How the Strait is Effectively Closed

All signals from Washington clearly indicate the Trump administration was unprepared for the strait’s closure. This is shocking because every previous U.S. administration viewed the risk of Iran closing the strait as a key factor against military escalation. Trump and his team are now improvising.

Trump announced that a U.S. agency will offer tanker operators preferential insurance policies covering risks related to military attacks on ships. Why? Because their existing insurers have either multiplied policy costs or, in most cases, simply canceled them. This is crucial: Iran is not ‘closing’ the strait; it is being closed by insurers and ship owners. The White House claims insurers are ‘exaggerating,’ and state-backed policies will have low risk because the U.S. military will establish order in the strait. The U.S. will reduce Iran’s fleet to zero and neutralize its ballistic threats. However, this is not feasible.
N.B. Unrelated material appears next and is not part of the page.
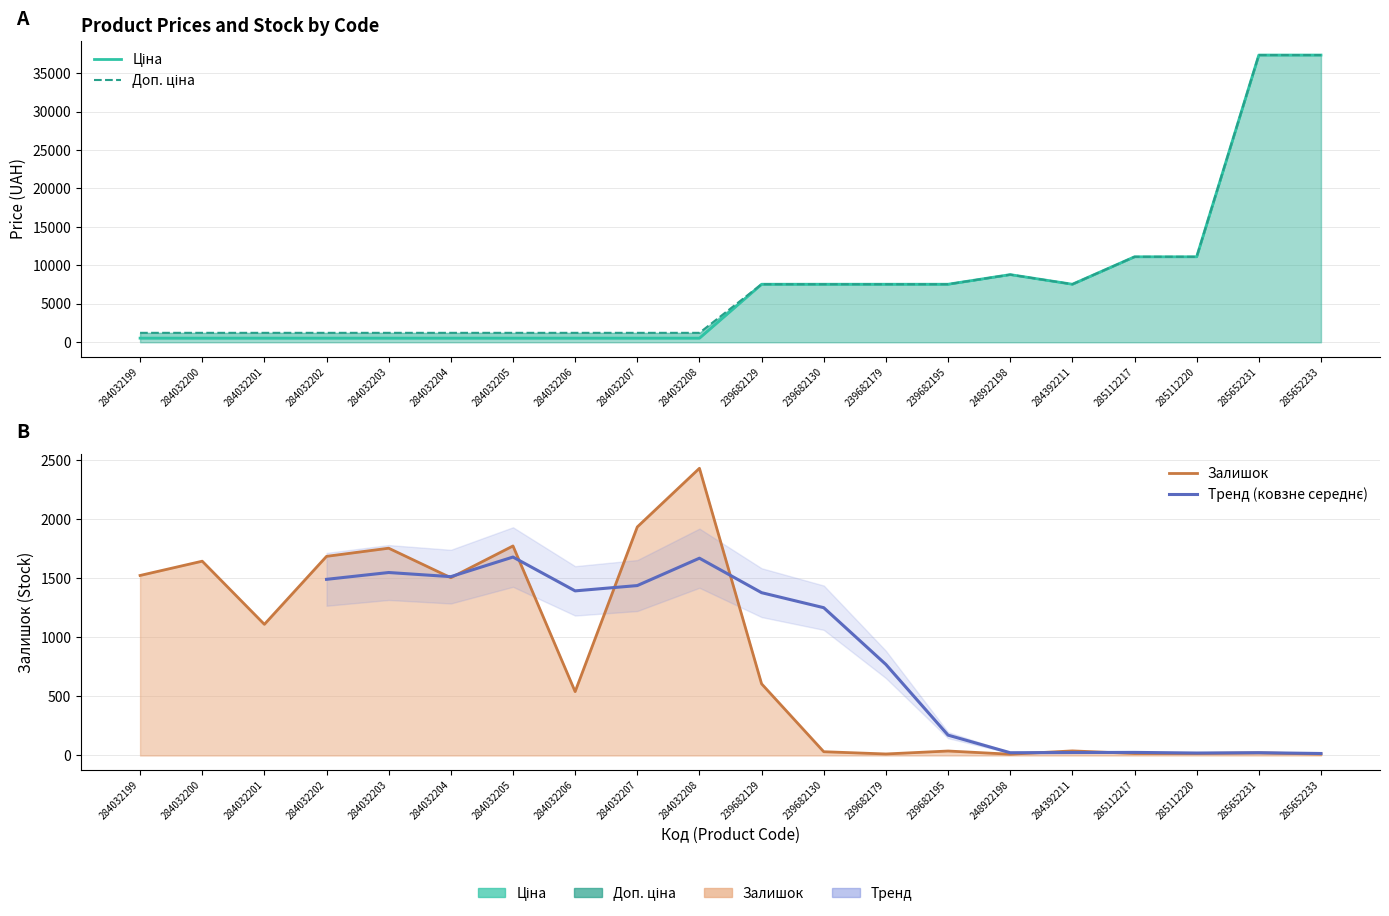

What is the difference between the highest and lowest values at 239682195?

7507.9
Path Forward for the Strait of Hormuz

The U.S. can reduce the frequency of Iranian attacks but cannot eliminate them. Iran, even very weakened, can paralyze traffic through the Strait of Hormuz. This is especially because ‘protecting the strait’ would require securing the entire Persian Gulf—what if ships are safe at the strait but risk sinking at ports?

This is not hypothetical. Recently, Iran attacked a tanker just outside Kuwaiti territorial waters using a remotely controlled unmanned boat. Iran’s coastline in the Persian Gulf is 1,400 km, 2,300 km including the Gulf of Oman. Maritime traffic in the Persian Gulf cannot be fully secured against attacks from Iranian territory. For context: how many attacks did the Houthis conduct on the Red Sea in two years, disrupting shipping? 180. How many ships passed through the Suez Canal monthly before the attacks began? About 2,200-2,500. On average, 7 attacks per month reduced traffic by over half. Despite U.S. and EU military involvement, safe shipping was not restored until the Houthis halted attacks following the Gaza ceasefire. Even after, traffic through the Suez Canal remains significantly below pre-attack levels. We are talking about the Houthis, whose military capabilities are incomparably weaker than Iran’s and fully dependent on Iran. Iran’s capabilities are infinite in comparison.

The only way to restore safe shipping in the Persian Gulf is through an agreement with Tehran. Any other scenario is a highway to a global economic crisis. But as shown by the ongoing tariff saga, Trump and his team have no qualms about relentlessly setting the world economy on fire. This should worry us most.